Iranian professor of literature, women's rights activist (1902–1948)

Fatemeh Sayyah (1902 – 13 March 1948) was an Iranian professor of literature, co-founder of the Women's Center of the Iranian Ministry of Culture, and a women's rights activist.

She was the first woman to become a university professor in Iran. She held professorial chairs in Russian language and literature, as well as in foreign-language literature and comparative literature, at the University of Tehran.

== Biography ==
Fatemeh Sayyah was born in Moscow in 1902. Her father, a professor of Persian language and Persian literature in Moscow, had immigrated to Russia as a child. Her mother, of German origin, grew up in Russia. Sayyah completed her secondary and higher education in Moscow and earned a doctorate in European literature from Moscow State University. The subject of her doctoral thesis was: Anatole France in French literature.

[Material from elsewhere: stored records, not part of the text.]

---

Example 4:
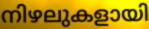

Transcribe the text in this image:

നിഴലുകളായി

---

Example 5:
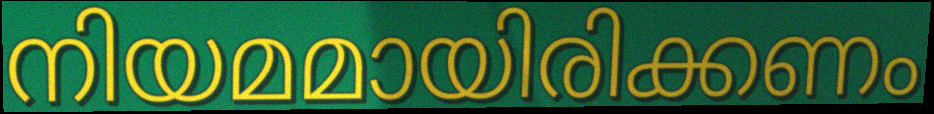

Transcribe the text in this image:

നിയമമായിരിക്കണം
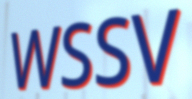
WSSV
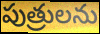
పుత్రులను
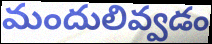
మందులివ్వడం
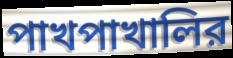
পাখপাখালির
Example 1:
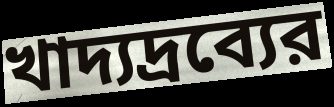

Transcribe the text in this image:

খাদ্যদ্রব্যের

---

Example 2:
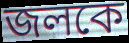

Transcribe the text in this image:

জলকে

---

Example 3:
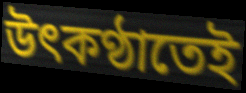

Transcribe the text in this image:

উৎকণ্ঠাতেই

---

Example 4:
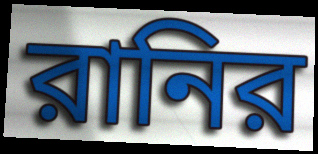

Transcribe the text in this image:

রানির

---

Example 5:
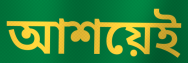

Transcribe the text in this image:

আশয়েই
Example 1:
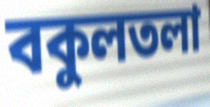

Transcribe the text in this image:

বকুলতলা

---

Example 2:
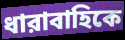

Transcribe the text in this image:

ধারাবাহিকে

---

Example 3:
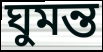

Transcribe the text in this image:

ঘুমন্ত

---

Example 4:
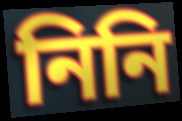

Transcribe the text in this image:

নিনি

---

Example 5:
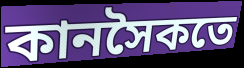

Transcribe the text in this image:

কানসৈকতে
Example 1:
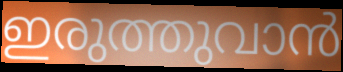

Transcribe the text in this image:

ഇരുത്തുവാൻ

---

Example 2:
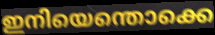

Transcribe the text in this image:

ഇനിയെന്തൊക്കെ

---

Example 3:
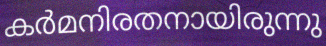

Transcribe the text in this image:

കർമനിരതനായിരുന്നു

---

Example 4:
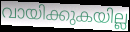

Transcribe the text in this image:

വായിക്കുകയില്ല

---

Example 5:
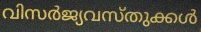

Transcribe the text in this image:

വിസർജ്യവസ്തുക്കൾ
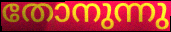
തോനുന്നു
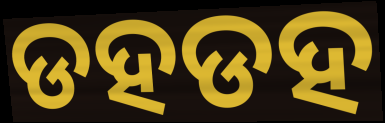
ଡହଡହ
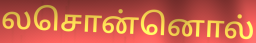
லசொன்னொல்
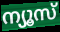
ന്യൂസ്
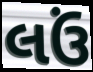
લઉં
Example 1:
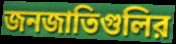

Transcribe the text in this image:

জনজাতিগুলির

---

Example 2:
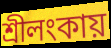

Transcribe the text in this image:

শ্রীলংকায়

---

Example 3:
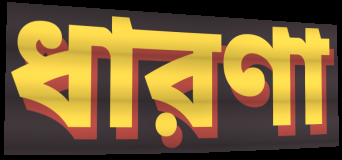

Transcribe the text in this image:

ধারণা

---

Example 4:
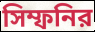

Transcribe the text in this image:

সিম্ফনির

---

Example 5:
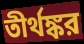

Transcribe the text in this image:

তীর্থঙ্কর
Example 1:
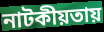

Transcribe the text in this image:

নাটকীয়তায়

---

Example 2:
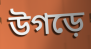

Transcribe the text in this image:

উগড়ে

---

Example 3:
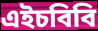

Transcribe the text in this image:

এইচবিবি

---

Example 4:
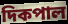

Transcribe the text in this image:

দিকপাল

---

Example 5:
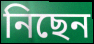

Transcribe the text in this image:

In Moscow, she married her cousin, Hamid Sayyah, from whom she divorced after three years. In 1934, following the Russian Revolution, Sayyah moved to Iran with her father. In Iran, she became a member of the Ferdowsi millennial celebration, and taught French and Russian. She was appointed assistant professor at the University of Tehran in 1938 and promoted to full professor in 1943. She established the chair of literary criticism and comparative literature in the Department of Foreign Language Literature at the University of Tehran.

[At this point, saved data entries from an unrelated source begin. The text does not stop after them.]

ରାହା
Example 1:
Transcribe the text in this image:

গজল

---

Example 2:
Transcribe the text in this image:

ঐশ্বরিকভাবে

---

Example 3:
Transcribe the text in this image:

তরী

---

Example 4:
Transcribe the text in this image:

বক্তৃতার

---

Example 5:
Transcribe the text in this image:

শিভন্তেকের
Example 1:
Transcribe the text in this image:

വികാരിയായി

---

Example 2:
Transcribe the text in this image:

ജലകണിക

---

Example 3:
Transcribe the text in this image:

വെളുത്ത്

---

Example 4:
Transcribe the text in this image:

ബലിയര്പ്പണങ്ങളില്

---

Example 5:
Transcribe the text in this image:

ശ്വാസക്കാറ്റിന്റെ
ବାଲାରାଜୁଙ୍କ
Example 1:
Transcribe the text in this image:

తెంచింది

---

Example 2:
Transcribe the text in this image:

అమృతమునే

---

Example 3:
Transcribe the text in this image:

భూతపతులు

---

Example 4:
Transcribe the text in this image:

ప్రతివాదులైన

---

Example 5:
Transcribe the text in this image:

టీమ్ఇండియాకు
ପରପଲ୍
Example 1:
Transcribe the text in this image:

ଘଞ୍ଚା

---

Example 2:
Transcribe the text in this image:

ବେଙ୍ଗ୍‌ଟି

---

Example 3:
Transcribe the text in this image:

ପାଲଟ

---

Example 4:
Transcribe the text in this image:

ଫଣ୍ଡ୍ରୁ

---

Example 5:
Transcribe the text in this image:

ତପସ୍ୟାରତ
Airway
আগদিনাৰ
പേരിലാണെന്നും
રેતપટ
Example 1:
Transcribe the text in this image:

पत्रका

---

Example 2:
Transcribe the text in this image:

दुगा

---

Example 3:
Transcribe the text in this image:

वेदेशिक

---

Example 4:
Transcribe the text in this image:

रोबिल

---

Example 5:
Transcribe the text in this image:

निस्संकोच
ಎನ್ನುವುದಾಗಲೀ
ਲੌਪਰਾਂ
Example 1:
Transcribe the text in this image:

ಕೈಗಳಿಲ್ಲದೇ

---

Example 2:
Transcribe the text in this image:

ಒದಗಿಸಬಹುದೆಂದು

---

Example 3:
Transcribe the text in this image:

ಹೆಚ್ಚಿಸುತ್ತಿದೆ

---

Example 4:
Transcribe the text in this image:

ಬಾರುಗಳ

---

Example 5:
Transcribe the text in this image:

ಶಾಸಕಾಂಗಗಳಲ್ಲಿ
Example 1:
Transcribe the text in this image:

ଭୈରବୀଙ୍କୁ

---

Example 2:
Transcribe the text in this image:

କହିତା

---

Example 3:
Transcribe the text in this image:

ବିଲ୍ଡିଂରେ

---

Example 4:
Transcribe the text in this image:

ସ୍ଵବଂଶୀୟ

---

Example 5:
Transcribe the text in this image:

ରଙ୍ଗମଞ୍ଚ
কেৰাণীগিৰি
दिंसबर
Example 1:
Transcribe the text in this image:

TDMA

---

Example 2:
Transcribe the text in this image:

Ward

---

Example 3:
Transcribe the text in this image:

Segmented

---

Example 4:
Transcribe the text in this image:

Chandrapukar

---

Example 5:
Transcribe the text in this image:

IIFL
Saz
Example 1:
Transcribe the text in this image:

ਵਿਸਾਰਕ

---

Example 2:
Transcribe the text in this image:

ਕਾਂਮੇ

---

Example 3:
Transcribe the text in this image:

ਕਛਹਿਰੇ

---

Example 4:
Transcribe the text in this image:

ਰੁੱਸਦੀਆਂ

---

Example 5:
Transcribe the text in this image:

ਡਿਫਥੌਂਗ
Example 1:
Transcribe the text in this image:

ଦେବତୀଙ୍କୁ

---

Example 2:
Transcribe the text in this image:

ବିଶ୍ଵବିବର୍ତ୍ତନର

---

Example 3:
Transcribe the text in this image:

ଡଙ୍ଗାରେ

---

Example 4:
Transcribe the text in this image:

Fatemeh Sayyah died in Tehran on 13 March 1948, at the age of 45, from complications related to diabetes and a heart attack. She is buried at the Ibn Babawayh Cemetery.

== Works ==

Fatemeh Sayyah published numerous articles on European literature, as well as on Ferdowsi and Hafez, in Iranian magazines such as Iroz, Payam-e No, Mehr, and Sokhan. Her works include:
- Doctoral thesis on Anatole France.
- A Russian-language textbook for high schools, written at the request of the Ministry of Culture, in collaboration with Mehri Ahi and Gilde Berandet (Baku–Tehran, 1935).
- The History of Russian Literature, Volume One (posthumous), published by Saeed Nafisi in 1344 (Iranian calendar).
- Articles published in Iranian magazines, later collected by Mohammad Golban in Critiques et Voyages (Tehran: Ghatreh, 1974).

== Bibliography ==
- Hamid Dabashi, Reversing the colonial Gaze. Persian Travelers Abroad. Cambridge University Press, 2020.